> _What to do_
Write each entry out again verbatim, pictures excluded.
-------- Supplied data
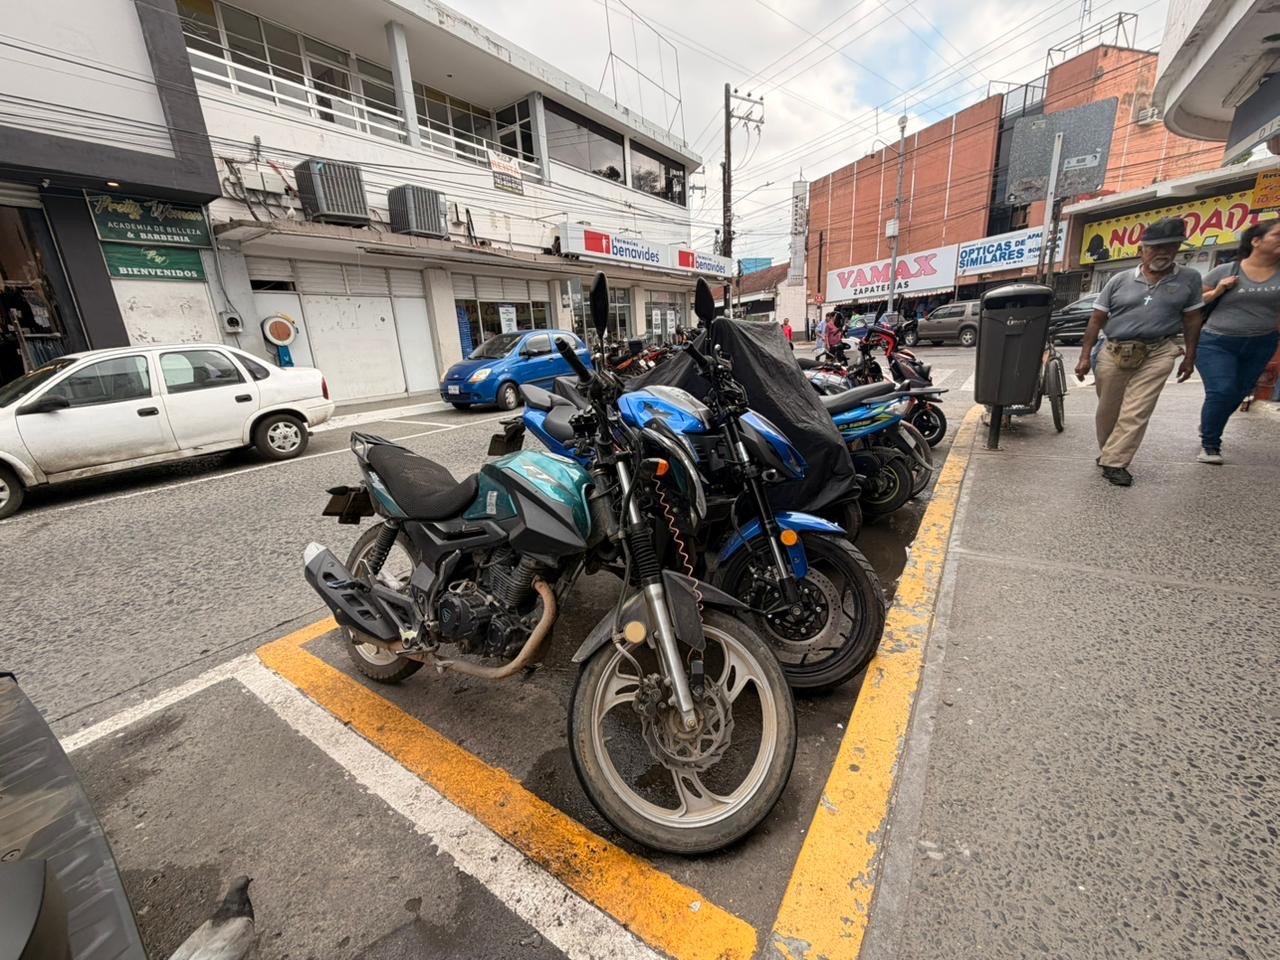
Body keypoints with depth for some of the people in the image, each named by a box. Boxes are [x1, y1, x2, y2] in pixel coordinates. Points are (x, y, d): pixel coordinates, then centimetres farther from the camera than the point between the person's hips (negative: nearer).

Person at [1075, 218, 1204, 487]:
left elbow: (1192, 320, 10)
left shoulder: (1189, 279, 6)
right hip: (1114, 353, 1)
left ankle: (1114, 463, -5)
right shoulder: (1120, 280, 3)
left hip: (1158, 354, 0)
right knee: (1108, 411, 9)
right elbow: (1097, 320, 3)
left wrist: (1190, 357, 7)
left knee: (1136, 412, -8)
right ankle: (1109, 454, 26)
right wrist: (1085, 356, -4)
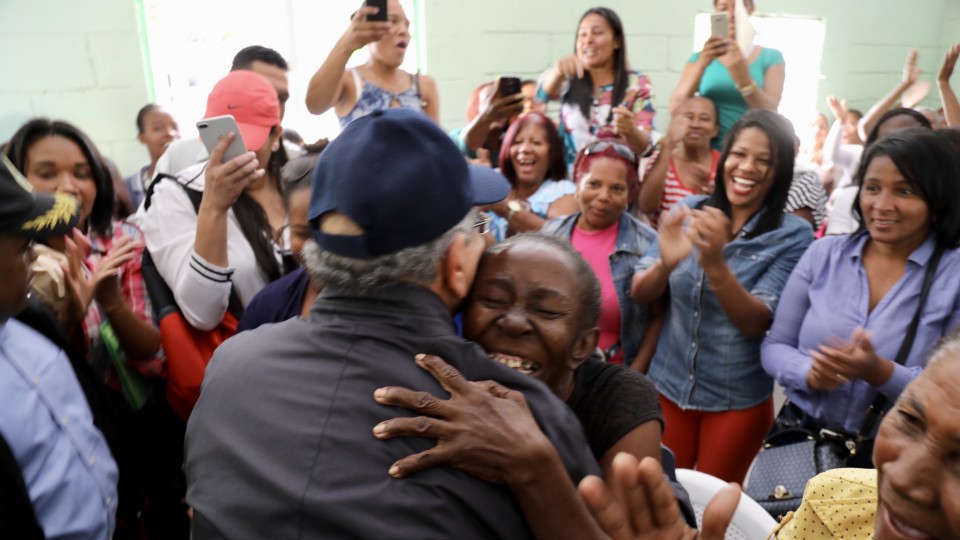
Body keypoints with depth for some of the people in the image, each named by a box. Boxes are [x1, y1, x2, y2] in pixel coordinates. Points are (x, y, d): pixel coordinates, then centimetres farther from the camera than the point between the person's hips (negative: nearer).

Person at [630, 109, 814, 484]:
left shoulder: (792, 235, -11)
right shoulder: (688, 212, -3)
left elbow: (755, 323, -19)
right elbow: (639, 295, -6)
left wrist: (714, 264, -36)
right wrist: (665, 263, -28)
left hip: (738, 400, -2)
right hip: (668, 387, 2)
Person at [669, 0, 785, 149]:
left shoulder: (771, 58, 6)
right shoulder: (700, 57, 7)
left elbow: (770, 113, -8)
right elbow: (675, 109, -8)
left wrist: (743, 79, -23)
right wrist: (702, 64, -20)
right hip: (709, 151, 0)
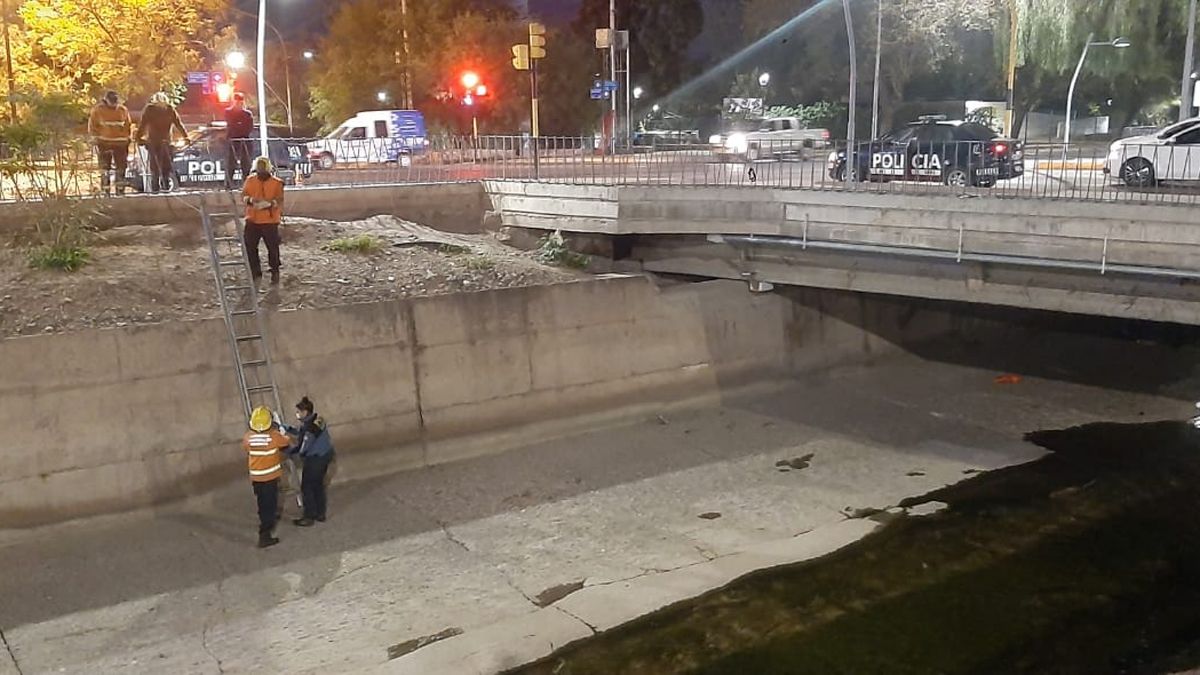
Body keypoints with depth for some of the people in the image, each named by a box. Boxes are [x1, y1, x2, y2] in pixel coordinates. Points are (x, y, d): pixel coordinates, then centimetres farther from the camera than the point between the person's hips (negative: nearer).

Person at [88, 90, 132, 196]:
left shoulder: (123, 110, 8)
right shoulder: (98, 110, 0)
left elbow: (128, 125, 18)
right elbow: (92, 125, 3)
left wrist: (127, 138, 13)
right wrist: (95, 137, -3)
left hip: (120, 143, 2)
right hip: (104, 143, -2)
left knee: (121, 167, 3)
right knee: (104, 167, -1)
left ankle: (120, 190, 11)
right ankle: (104, 189, 3)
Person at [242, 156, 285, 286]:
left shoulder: (276, 183, -4)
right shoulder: (250, 180, 5)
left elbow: (280, 201, -10)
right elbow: (243, 196, 5)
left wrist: (270, 203, -29)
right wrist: (250, 200, -17)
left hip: (270, 221, -3)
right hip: (252, 220, 3)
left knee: (273, 248, 4)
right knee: (249, 247, 1)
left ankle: (275, 272, 26)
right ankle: (256, 274, 14)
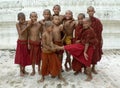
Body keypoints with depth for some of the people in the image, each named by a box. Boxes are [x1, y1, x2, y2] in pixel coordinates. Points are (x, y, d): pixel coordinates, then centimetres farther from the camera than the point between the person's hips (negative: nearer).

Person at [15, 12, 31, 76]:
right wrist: (26, 27, -26)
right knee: (20, 57, 5)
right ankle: (21, 70, 18)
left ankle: (24, 69, 26)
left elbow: (27, 33, 5)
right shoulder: (18, 24, -10)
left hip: (26, 42, 4)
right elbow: (20, 32, -21)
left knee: (26, 56, 11)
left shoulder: (26, 24, 1)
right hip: (20, 42, -4)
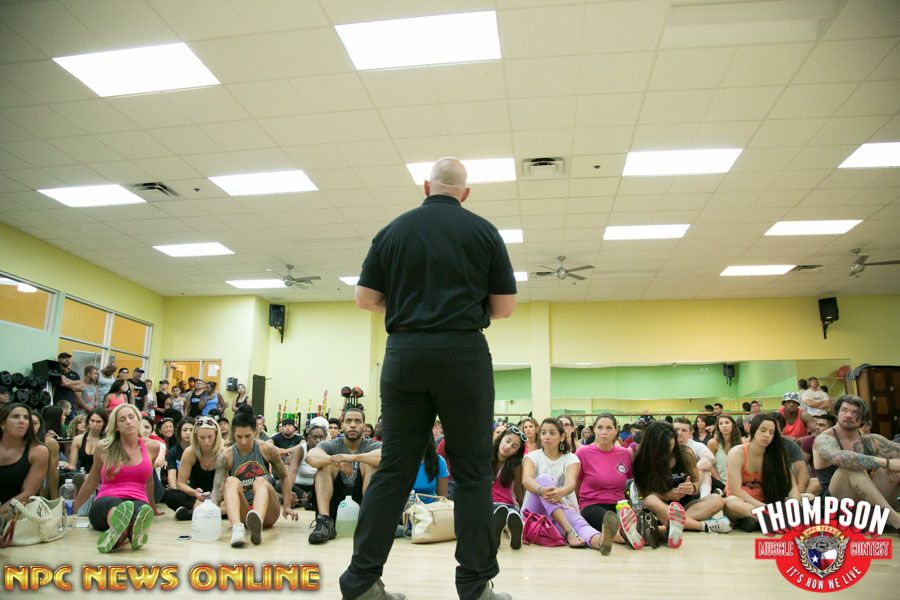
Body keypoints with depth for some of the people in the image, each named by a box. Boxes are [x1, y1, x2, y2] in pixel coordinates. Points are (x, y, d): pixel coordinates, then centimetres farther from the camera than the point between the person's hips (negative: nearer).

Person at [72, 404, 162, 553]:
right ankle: (125, 532, -74)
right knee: (114, 504, -41)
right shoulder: (103, 448, 7)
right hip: (106, 503, -1)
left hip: (138, 502, 1)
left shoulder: (152, 447, 10)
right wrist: (73, 510, 27)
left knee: (140, 508, -39)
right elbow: (91, 482, 21)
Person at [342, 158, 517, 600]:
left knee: (394, 468, 8)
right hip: (463, 355, -2)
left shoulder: (393, 230, 9)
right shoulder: (483, 231, 4)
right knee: (472, 470, 5)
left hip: (404, 354, 3)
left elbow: (365, 298, 8)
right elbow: (505, 306, 3)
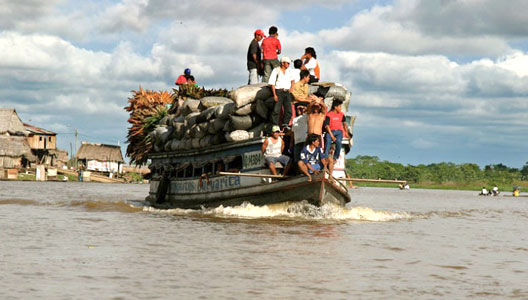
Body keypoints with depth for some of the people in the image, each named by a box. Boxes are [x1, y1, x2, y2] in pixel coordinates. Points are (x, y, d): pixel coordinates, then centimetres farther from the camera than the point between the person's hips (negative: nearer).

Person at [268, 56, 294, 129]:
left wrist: (291, 88, 11)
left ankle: (285, 124, 9)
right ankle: (275, 125, -7)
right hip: (279, 91, -5)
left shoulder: (289, 70, 12)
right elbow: (272, 83, -4)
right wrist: (274, 94, -11)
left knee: (288, 110, -1)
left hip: (287, 92, 5)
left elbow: (292, 79, 29)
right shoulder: (276, 71, -2)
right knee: (276, 110, -10)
----------------
> _Response area_
Body keypoints with depth for some of the people in the image, each named by a box. Boxes are [x1, y1, x2, y2] in pixel coordinates. Points are (x, y, d): pixel coordinates, then centimetres farther from the camera than the point between the person's hips (negative: nearer).

Person at [1075, 218, 1204, 487]:
left elbow: (1192, 320, 10)
left shoulder: (1189, 279, 6)
right hip: (1114, 353, 1)
left ankle: (1114, 463, -5)
right shoulder: (1120, 280, 3)
left hip: (1158, 354, 0)
right knee: (1108, 411, 9)
right elbow: (1097, 320, 3)
left wrist: (1190, 357, 7)
left knee: (1136, 412, -8)
right ankle: (1109, 454, 26)
right wrist: (1085, 356, -4)
Body keypoints with depth for some of the people in the image, each named by a box. Boxes are [x1, y1, x2, y2] in pixel coordinates. Points are (x, y, d): pixel coordinates, then centimetres farther from the camera than the point between the person's hips (negative: nearer).

Person at [630, 109, 814, 484]:
left shoulder: (792, 235, -11)
right shoulder: (688, 212, -3)
left elbow: (755, 323, -19)
right elbow: (639, 295, -6)
left wrist: (714, 264, -36)
right wrist: (665, 263, -28)
left hip: (738, 400, -2)
right hip: (668, 387, 2)
Person at [669, 0, 785, 149]:
left shoulder: (771, 58, 6)
right shoulder: (700, 57, 7)
left elbow: (770, 113, -8)
right elbow: (675, 109, -8)
left wrist: (743, 79, -23)
right wrist: (702, 64, -20)
right hip: (709, 151, 0)
Body keypoints with depth for some of the people in the image, each named by a box. Boxes are [x1, y1, x2, y2] in pixel coordinates. Points are (x, y, d): pixel coordinates, then centimetres farther from the camera than the point between the person's hips (negative: nearer).

Person at [88, 90, 132, 196]:
left shoulder: (123, 110, 8)
right shoulder: (98, 110, 0)
left elbow: (128, 125, 18)
right elbow: (92, 125, 3)
left wrist: (127, 138, 13)
right wrist: (95, 137, -3)
left hip: (120, 143, 2)
right hip: (104, 143, -2)
left knee: (121, 167, 3)
right knee: (104, 167, -1)
left ankle: (120, 190, 11)
right ankle: (104, 189, 3)
Person at [242, 156, 285, 286]:
left shoulder: (276, 183, -4)
right shoulder: (250, 180, 5)
left elbow: (280, 201, -10)
right elbow: (243, 196, 5)
left wrist: (270, 203, -29)
right wrist: (250, 200, -17)
left hip: (270, 221, -3)
right hip: (252, 220, 3)
left knee: (273, 248, 4)
right knee: (249, 247, 1)
left ankle: (275, 272, 26)
right ankle: (256, 274, 14)
Body keypoints with depth for some of the people in the image, each named by a box. Boxes are [x1, y1, x2, y2] in pixel coordinates. Points are (x, y, d): pixel coordinates, then centimetres farther from the camera than the point between the person's hips (negative: nearer).

Person at [15, 12, 31, 76]:
right wrist: (26, 27, -26)
right knee: (20, 57, 5)
right ankle: (21, 70, 18)
left ankle: (24, 69, 26)
left elbow: (27, 33, 5)
right shoulder: (18, 24, -10)
left hip: (26, 42, 4)
right elbow: (20, 32, -21)
left knee: (26, 56, 11)
left shoulder: (26, 24, 1)
right hip: (20, 42, -4)
Body keypoints with depth for some of the people in the image, each named by a box. Boxes are [x1, y1, x2, y2] in pixel coordinates. Points are (x, y, d): pixel coordinates, then centimetres farther from the camera than the point between the person's hips (negative: nearer).

Person at [72, 404, 162, 553]:
right ankle: (125, 532, -74)
right knee: (114, 504, -41)
right shoulder: (103, 448, 7)
right hip: (106, 503, -1)
left hip: (138, 502, 1)
left shoulder: (152, 447, 10)
right wrist: (73, 510, 27)
left knee: (140, 508, -39)
right elbow: (91, 482, 21)
Person at [342, 158, 517, 600]:
left knee: (394, 468, 8)
right hip: (463, 355, -2)
left shoulder: (393, 230, 9)
right shoulder: (483, 231, 4)
right knee: (472, 470, 5)
left hip: (404, 354, 3)
left elbow: (365, 298, 8)
right elbow: (505, 306, 3)
Body keypoints with depth for some of the people in the image, each named by a box. Boxes are [x1, y1, x2, y2] in pixel coordinates. Points are (x, y, d): pixel coordinates, then centimetres farther from the camera than the point between the person's hips (negative: nearer).

Person at [268, 56, 294, 129]:
left wrist: (291, 88, 11)
left ankle: (285, 124, 9)
right ankle: (275, 125, -7)
right hip: (279, 91, -5)
left shoulder: (289, 70, 12)
right elbow: (272, 83, -4)
right wrist: (274, 94, -11)
left knee: (288, 110, -1)
left hip: (287, 92, 5)
left elbow: (292, 79, 29)
right shoulder: (276, 71, -2)
right knee: (276, 110, -10)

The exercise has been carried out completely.